**Directions:** Your task is to restate exactly the lines from the one holding "new nation, con-</div>" to the end of the entries below, inclusive.

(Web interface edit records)
--- START ---
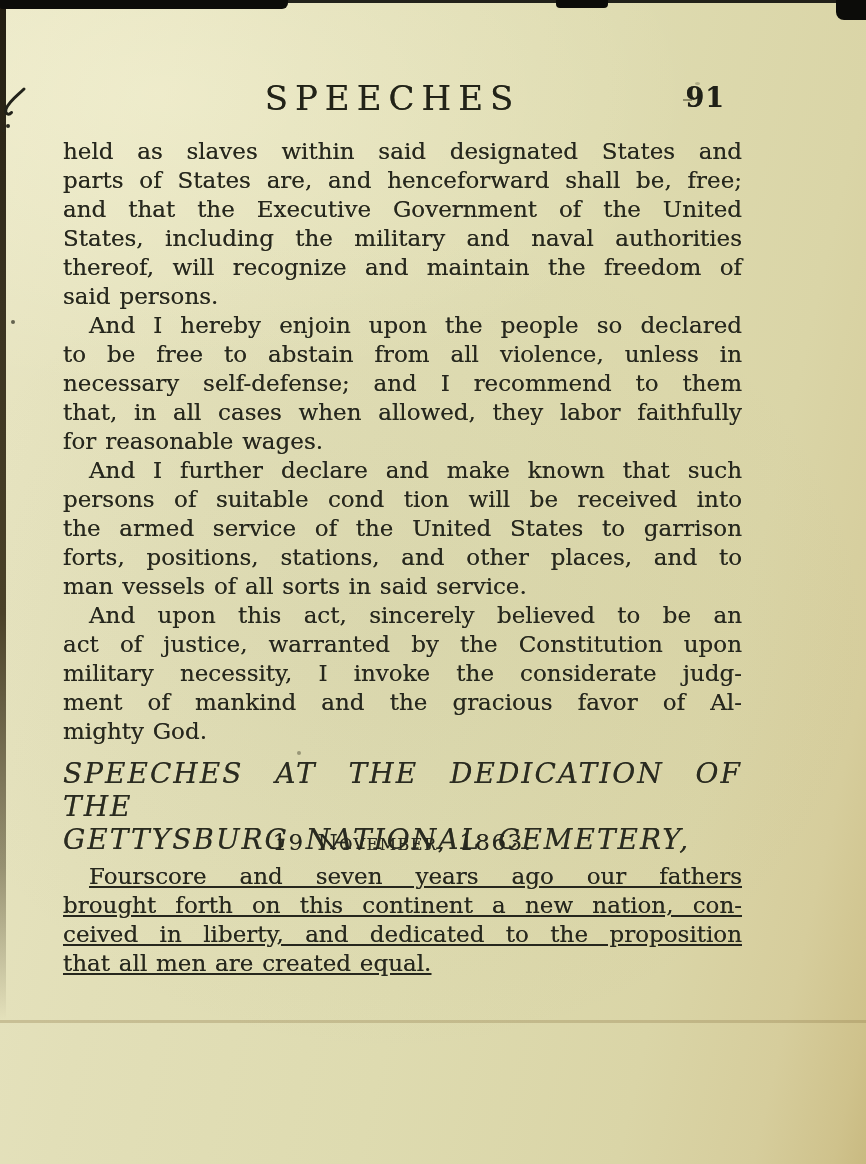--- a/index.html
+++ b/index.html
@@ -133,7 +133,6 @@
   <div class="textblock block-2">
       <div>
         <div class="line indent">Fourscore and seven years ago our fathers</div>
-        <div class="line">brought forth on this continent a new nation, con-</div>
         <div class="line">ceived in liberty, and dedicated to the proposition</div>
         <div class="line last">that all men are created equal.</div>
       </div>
--- END ---
**Solution below:**
-        <div class="line">brought forth on this continent a new nation, con-</div>
         <div class="line">ceived in liberty, and dedicated to the proposition</div>
         <div class="line last">that all men are created equal.</div>
       </div>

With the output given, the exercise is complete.